Stored data entries:

※ ※ ※

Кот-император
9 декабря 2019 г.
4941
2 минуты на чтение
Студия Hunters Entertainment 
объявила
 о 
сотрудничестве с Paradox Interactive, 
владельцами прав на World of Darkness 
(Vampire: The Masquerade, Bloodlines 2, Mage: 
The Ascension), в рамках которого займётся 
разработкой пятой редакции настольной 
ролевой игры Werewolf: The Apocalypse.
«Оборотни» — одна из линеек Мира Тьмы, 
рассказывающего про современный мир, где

※ ※ ※

**Exercise description**
Please transcribe exactly the line containing "Студия Hunters Entertainment" and every line after it through the end of the records, and nothing else.

**Solution to the exercise**
Студия Hunters Entertainment 
объявила
 о 
сотрудничестве с Paradox Interactive, 
владельцами прав на World of Darkness 
(Vampire: The Masquerade, Bloodlines 2, Mage: 
The Ascension), в рамках которого займётся 
разработкой пятой редакции настольной 
ролевой игры Werewolf: The Apocalypse.
«Оборотни» — одна из линеек Мира Тьмы, 
рассказывающего про современный мир, где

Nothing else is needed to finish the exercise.